I say we survived the police encounter because "the talk" worked for us. We respectfully did as we were told, we quietly absorbed the undeserved humiliation, and we eventually drove away.

So, the most remarkable thing about the recent fatal police shootings of black men is that Philando Castile, who perished in Falcon Heights, Minnesota, clearly heard and heeded "the talk," too. Although a full investigation is pending, Mr. Castile seems to have conducted himself with the same cooperation and respect my brother and I had, and that so many young black men have been successfully disciplined to display in such situations. And yet, Mr. Castile was brutally shot and killed anyway.

Why? And how?

My wife and I have a 21-year old son, and I now serve as president of Morehouse College -- a campus with more than 2,000 African American men.

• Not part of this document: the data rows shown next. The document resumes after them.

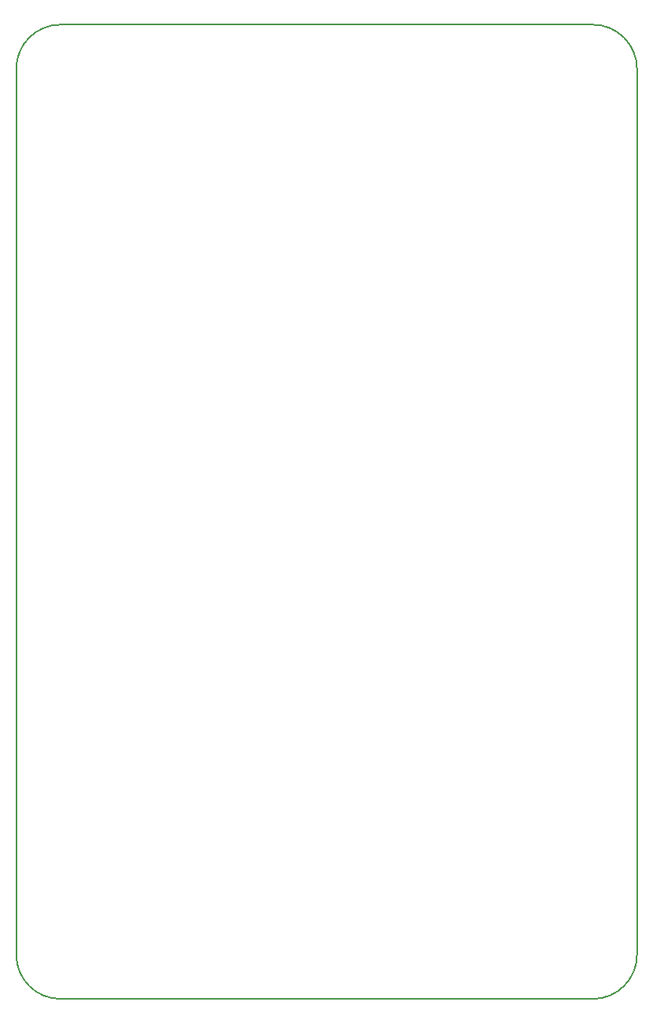
<source format=gm1>
G04 #@! TF.FileFunction,Profile,NP*
%FSLAX46Y46*%
G04 Gerber Fmt 4.6, Leading zero omitted, Abs format (unit mm)*
G04 Created by KiCad (PCBNEW 4.0.0-rc1-stable) date 30.3.2016 9:53:04*
%MOMM*%
G01*
G04 APERTURE LIST*
%ADD10C,0.150000*%
G04 APERTURE END LIST*
D10*
X-4750000Y-95300000D02*
G75*
G03X0Y-100050000I4750000J0D01*
G01*
X57300000Y-100050000D02*
G75*
G03X62050000Y-95300000I0J4750000D01*
G01*
X62050000Y0D02*
G75*
G03X57300000Y4750000I-4750000J0D01*
G01*
X0Y4750000D02*
G75*
G03X-4750000Y0I0J-4750000D01*
G01*
X62050000Y0D02*
X62050000Y-95300000D01*
X-4750000Y-95300000D02*
X-4750000Y0D01*
X57300000Y-100050000D02*
X0Y-100050000D01*
X57300000Y4750000D02*
X0Y4750000D01*
M02*

</source>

What should we teach them now?

Three things come immediately to mind as a message to black and minority boys and men. First, stay disciplined. Our parents and teachers were not wrong when they gave us the talk. Because the talk is fundamentally about how best to negotiate the world, it is essentially consistent with the values we work to instill in all men of Morehouse - namely, we want them to demonstrate acuity, practice integrity, exhibit agency, commit to brotherhood and lead consequential lives. We are called to be our best selves even and especially when others are at their worst. Disciplined poise in the face of danger can still save lives.

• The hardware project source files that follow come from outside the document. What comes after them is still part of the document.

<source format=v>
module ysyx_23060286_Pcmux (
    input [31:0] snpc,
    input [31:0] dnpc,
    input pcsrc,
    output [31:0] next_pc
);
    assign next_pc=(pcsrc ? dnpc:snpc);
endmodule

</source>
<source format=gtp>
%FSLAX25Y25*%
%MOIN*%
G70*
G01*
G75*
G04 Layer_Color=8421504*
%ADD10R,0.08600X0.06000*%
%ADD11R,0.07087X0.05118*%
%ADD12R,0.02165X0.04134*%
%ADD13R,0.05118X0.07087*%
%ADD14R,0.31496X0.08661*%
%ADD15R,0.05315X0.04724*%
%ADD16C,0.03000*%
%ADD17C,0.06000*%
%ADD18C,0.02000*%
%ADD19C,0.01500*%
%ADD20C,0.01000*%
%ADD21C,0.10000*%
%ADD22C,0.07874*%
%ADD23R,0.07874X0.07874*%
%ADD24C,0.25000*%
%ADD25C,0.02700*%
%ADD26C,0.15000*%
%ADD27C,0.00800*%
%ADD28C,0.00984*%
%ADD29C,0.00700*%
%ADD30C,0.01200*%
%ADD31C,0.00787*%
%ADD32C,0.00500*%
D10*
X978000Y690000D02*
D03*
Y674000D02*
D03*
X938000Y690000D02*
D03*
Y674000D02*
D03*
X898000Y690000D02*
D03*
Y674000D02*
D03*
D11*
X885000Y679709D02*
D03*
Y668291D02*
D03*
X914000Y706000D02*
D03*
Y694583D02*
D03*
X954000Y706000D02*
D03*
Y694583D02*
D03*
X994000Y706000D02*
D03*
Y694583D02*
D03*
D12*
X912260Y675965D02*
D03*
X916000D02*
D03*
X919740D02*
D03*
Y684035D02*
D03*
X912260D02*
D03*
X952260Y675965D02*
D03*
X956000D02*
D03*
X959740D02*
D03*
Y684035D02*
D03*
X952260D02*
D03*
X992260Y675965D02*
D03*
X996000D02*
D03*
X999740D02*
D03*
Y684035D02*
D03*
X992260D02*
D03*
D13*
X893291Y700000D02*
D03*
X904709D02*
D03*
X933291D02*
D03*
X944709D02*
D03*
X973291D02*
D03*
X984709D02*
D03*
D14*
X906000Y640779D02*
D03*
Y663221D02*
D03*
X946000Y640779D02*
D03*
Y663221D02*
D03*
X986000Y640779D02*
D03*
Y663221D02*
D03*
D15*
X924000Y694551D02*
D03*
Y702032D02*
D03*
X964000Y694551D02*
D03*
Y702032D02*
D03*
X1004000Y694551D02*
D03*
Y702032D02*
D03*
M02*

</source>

Second, stay determined. President Obama correctly referred to this peculiar vulnerability of black and other minority males as "an American issue that we should all care about." It is. It has no place in the America that most of us envision. Even Governor Mark Dayton of Minnesota wondered whether this would have happened if Mr. Castile and his passengers were white, and he concluded, "I don't think it would have." Many Americans know that, at least where police shootings are concerned, there has been a race-based double standard. And many Americans have grasped the obscenity that being a black male makes you more likely to be killed in a variety of settings, including: after buying skittles in Orlando; while playing in a public park at the age of 12 in Cleveland; after selling loose cigarettes in New York City, and; in countless similar situations where the imminent danger posed by the victims remains nearly impossible to identify.

It is important to stay determined and avoid being trapped and neutralized by crippling fear, apathy and cynicism. In my judgment, this is the only way we realize an America where equality under the law is the norm for all, and where the content of our character is more readily recognized and weighted than the color of our skin.

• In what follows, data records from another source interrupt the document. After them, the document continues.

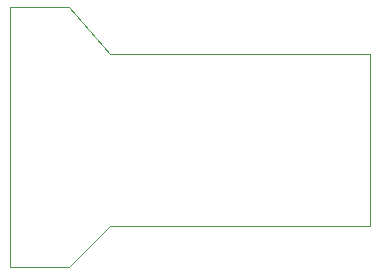
<source format=gbr>
%TF.GenerationSoftware,KiCad,Pcbnew,5.99.0-1.20210520gite8102d8.fc34*%
%TF.CreationDate,2021-05-24T16:10:22-07:00*%
%TF.ProjectId,ST_to_MEGA,53545f74-6f5f-44d4-9547-412e6b696361,rev?*%
%TF.SameCoordinates,Original*%
%TF.FileFunction,Profile,NP*%
%FSLAX46Y46*%
G04 Gerber Fmt 4.6, Leading zero omitted, Abs format (unit mm)*
G04 Created by KiCad (PCBNEW 5.99.0-1.20210520gite8102d8.fc34) date 2021-05-24 16:10:22*
%MOMM*%
%LPD*%
G01*
G04 APERTURE LIST*
%TA.AperFunction,Profile*%
%ADD10C,0.100000*%
%TD*%
G04 APERTURE END LIST*
D10*
X137000000Y-81500000D02*
X133500000Y-77500000D01*
X137000000Y-96000000D02*
X133500000Y-99500000D01*
X159000000Y-81500000D02*
X159000000Y-96000000D01*
X128500000Y-99500000D02*
X128500000Y-77500000D01*
X133500000Y-99500000D02*
X128500000Y-99500000D01*
X159000000Y-96000000D02*
X137000000Y-96000000D01*
X137000000Y-81500000D02*
X159000000Y-81500000D01*
X128500000Y-77500000D02*
X133500000Y-77500000D01*
M02*

</source>
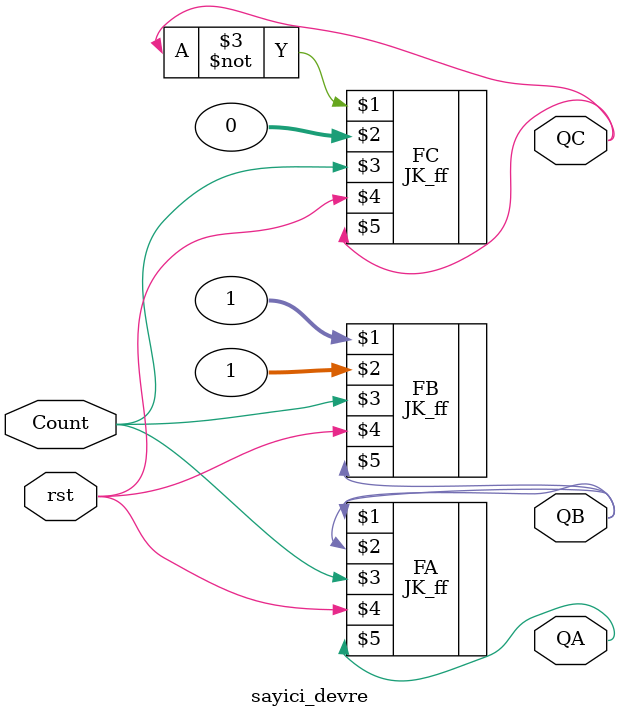
<source format=v>
module  sayici_devre (QA, QB, QC, Count, rst);
  output  QA, QB, QC;
  input  Count, rst; 
  JK_ff FA (QB, QB, Count, rst, QA);
  JK_ff FB ( 1, 1, Count, rst,QB);
  JK_ff FC (~QC,0, Count, rst, QC);   
 endmodule 
</source>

At Morehouse College, we celebrated our fourth Rhodes Scholar this past spring. But I worry that some police officers will see his tall, lean, dark body and think of him as a menace, rather than a mensch. I worry that his Rhodes Scholarship will no more work for him, than our prestigious graduate pursuits worked for us on that small, dark road in Princeton back in 1984. Being in mortal danger for no other reason than because we are black men is a disgusting feature of an America that we must remain determined to change.

Finally, stay on the high road. Our national "justice for all" agenda will not be realized by responding to violence with violence. By all means, we must shun all tendencies toward hatred and retribution. Dr. Martin Luther King Jr. said, "Hate cannot drive out hate; only love can do that." Similarly, Mahatma Gandhi said, "An eye for an eye only ends up making the whole world blind." The random assassination of white police officers in Dallas or anywhere else will only exacerbate our challenges rather than help us to meet them.

I join others in calling for a high-road, national conversation about police/community relations, with a particular focus on the experiences of African American men. Because whether or not a black man walks away from a confrontation with police cannot be determined by chance. In the same vein, law enforcement officers should be able to support and protect peaceful protestors without randomly becoming the victims of a self-appointed assassin.

Unless we teach in a way that remedies both black distrust and blue fear, we have little chance of realizing the America we are otherwise destined to become.